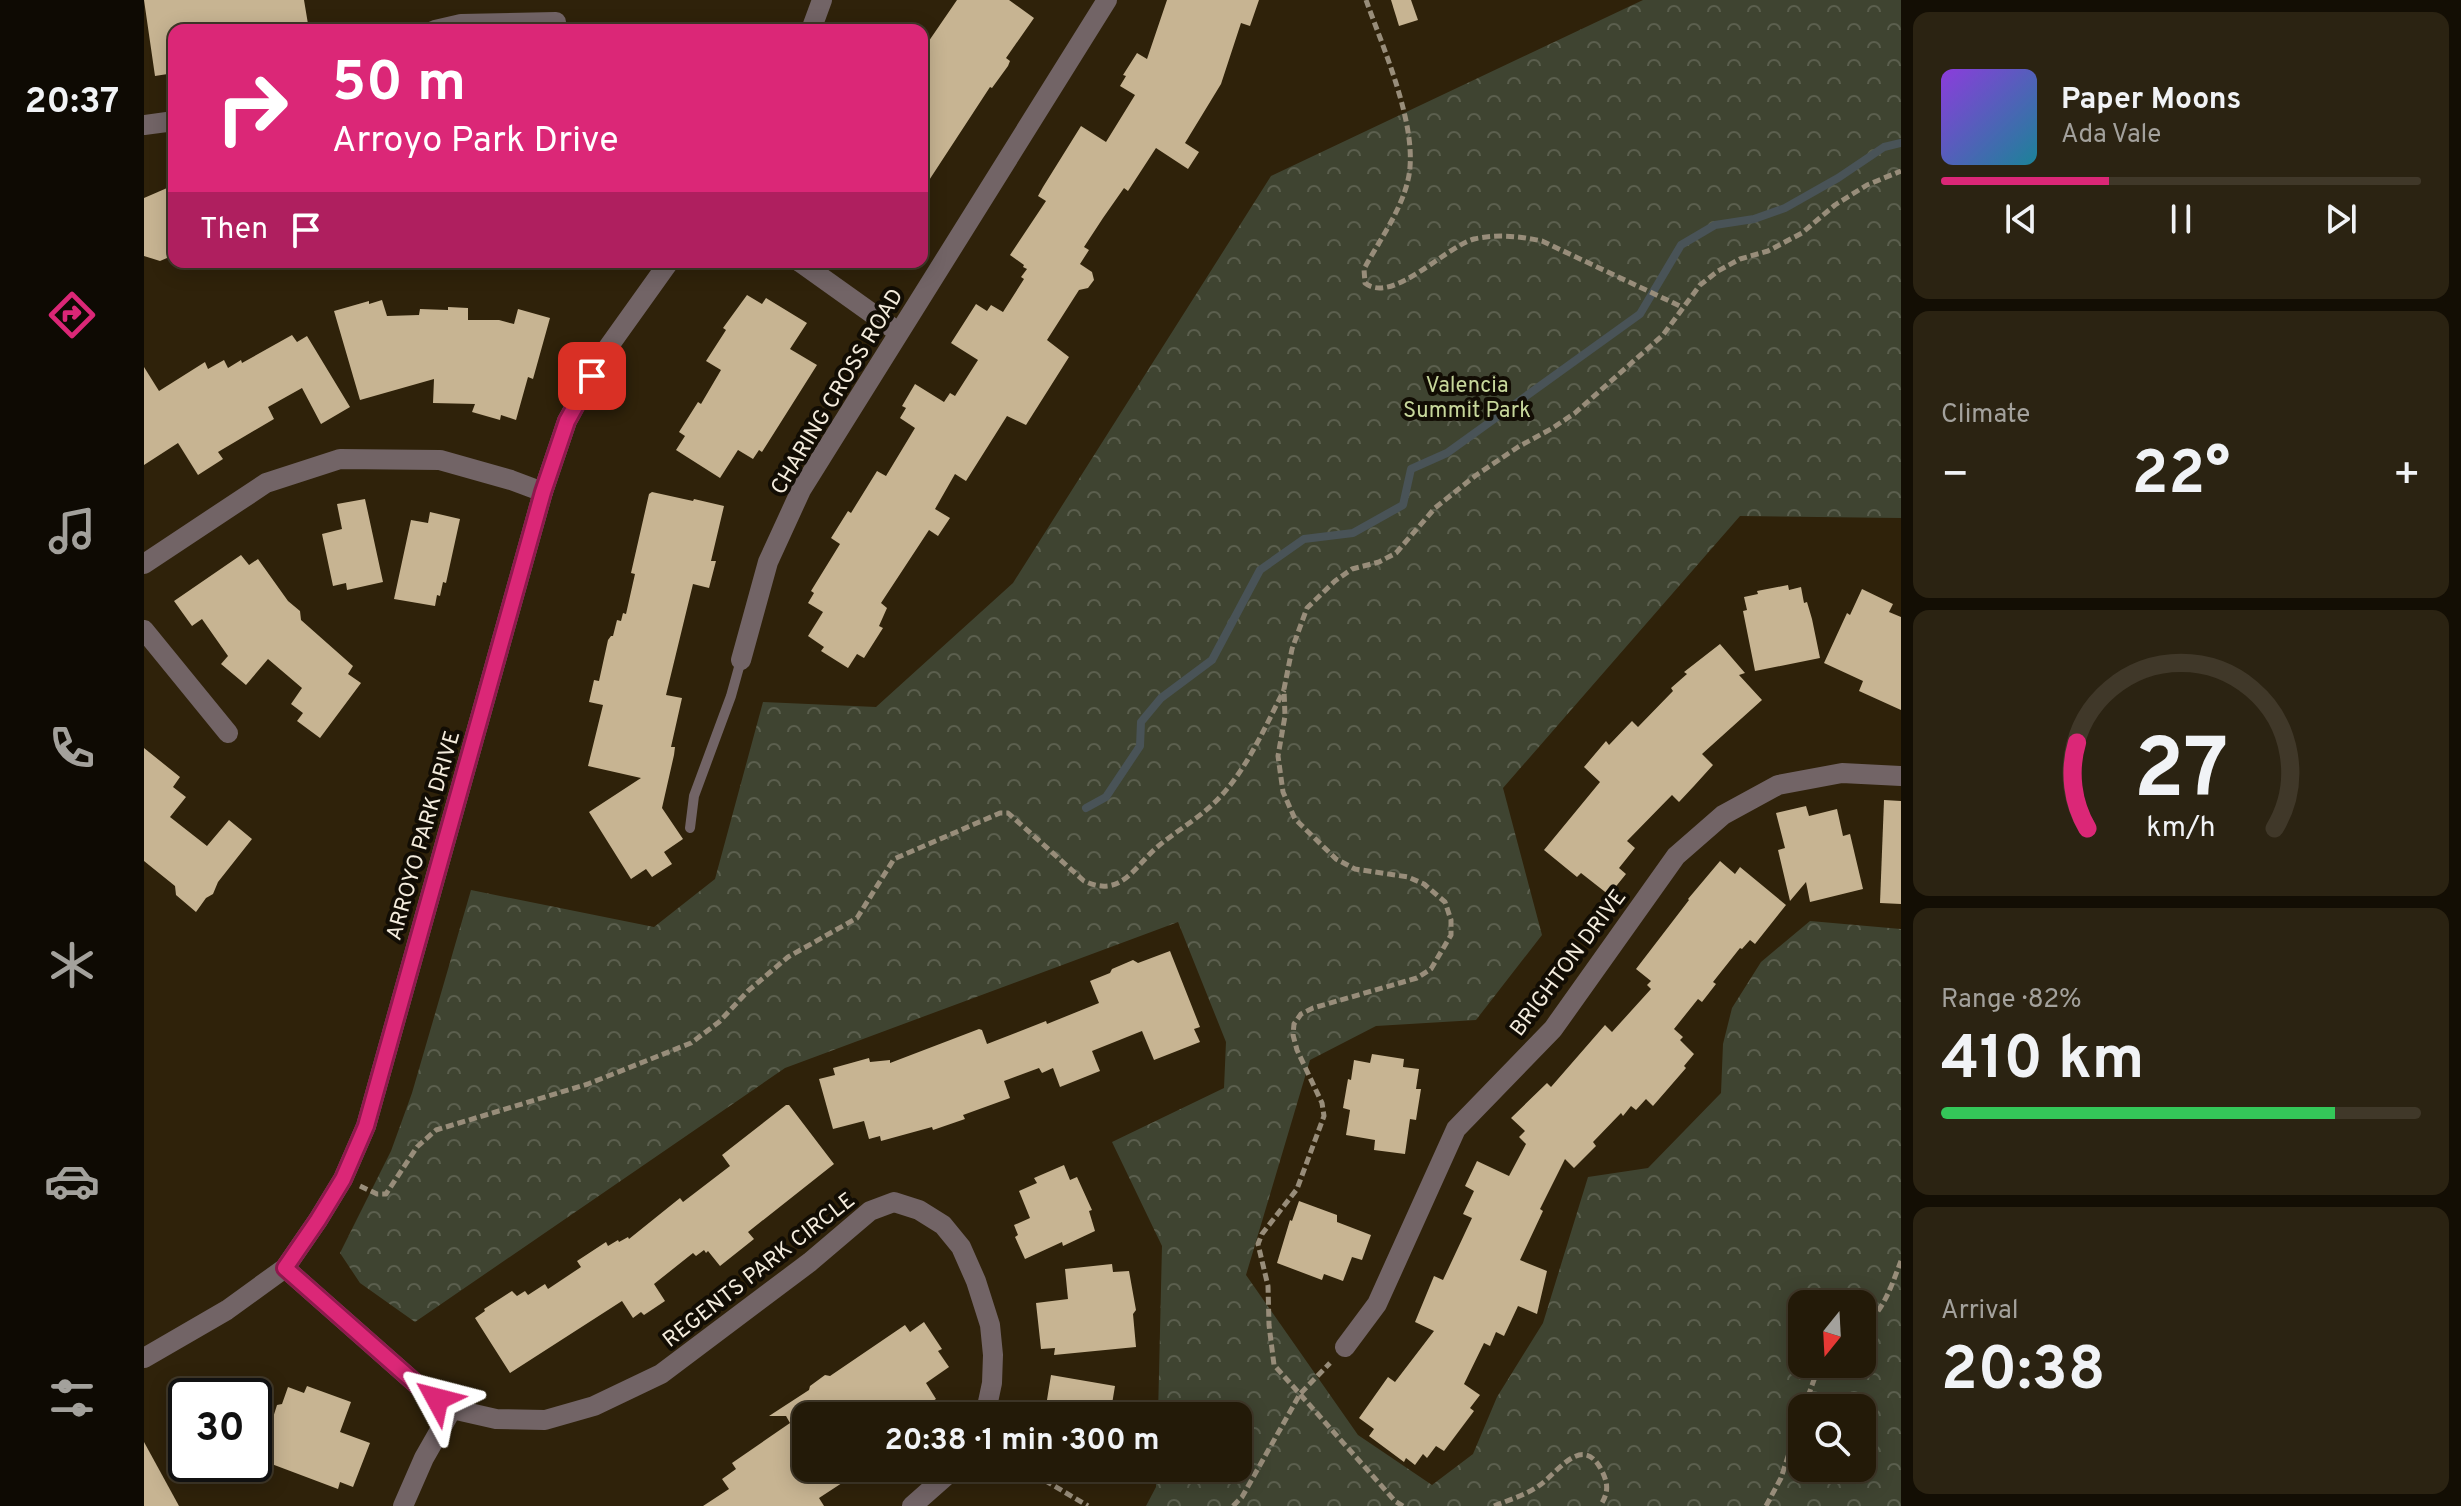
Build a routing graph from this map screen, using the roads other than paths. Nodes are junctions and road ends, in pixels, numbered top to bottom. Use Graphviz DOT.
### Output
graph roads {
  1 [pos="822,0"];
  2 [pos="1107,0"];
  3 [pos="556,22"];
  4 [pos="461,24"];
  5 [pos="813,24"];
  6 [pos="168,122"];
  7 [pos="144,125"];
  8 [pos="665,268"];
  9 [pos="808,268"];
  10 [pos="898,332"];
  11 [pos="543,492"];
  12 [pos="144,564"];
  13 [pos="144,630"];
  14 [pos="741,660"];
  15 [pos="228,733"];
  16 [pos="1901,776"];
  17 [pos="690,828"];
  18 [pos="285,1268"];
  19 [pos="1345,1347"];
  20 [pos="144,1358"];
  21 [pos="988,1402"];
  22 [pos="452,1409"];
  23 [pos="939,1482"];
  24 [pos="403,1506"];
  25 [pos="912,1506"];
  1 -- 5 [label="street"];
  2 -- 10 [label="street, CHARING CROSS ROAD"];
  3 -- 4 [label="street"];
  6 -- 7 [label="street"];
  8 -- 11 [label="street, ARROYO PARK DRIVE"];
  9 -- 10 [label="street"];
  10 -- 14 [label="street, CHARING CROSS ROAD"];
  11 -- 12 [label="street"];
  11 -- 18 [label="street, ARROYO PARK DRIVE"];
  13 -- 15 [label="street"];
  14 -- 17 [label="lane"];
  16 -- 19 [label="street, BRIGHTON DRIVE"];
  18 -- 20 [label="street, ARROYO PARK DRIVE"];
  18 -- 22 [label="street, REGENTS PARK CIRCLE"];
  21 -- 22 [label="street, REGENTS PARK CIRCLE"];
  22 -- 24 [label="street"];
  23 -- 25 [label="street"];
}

--

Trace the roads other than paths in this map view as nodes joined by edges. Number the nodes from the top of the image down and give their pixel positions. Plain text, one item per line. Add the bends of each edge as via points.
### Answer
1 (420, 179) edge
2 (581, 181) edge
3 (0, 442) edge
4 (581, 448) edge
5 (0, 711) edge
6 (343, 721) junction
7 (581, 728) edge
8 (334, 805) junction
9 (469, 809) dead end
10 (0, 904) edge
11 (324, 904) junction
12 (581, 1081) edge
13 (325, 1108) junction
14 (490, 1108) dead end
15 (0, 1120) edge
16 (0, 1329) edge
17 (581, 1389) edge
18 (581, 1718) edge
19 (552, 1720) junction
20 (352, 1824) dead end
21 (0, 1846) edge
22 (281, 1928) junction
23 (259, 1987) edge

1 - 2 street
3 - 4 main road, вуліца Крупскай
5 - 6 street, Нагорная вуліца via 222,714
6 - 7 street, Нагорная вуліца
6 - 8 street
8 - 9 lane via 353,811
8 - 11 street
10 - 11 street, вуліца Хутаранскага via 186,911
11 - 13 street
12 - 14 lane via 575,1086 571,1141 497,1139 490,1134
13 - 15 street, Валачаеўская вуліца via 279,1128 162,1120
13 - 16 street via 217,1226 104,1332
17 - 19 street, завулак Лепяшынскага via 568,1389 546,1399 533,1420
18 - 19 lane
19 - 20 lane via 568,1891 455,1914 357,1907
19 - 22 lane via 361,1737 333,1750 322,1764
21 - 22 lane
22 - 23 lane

--

◆ **Task objective**
Please find every line in the records above that holds the word "this" and copy it.

◆ **Written solution**
Build a routing graph from this map screen, using the roads other than paths. Nodes are junctions and road ends, in pixels, numbered top to bottom. Use Graphviz DOT.
Trace the roads other than paths in this map view as nodes joined by edges. Number the nodes from the top of the image down and give their pixel positions. Plain text, one item per line. Add the bends of each edge as via points.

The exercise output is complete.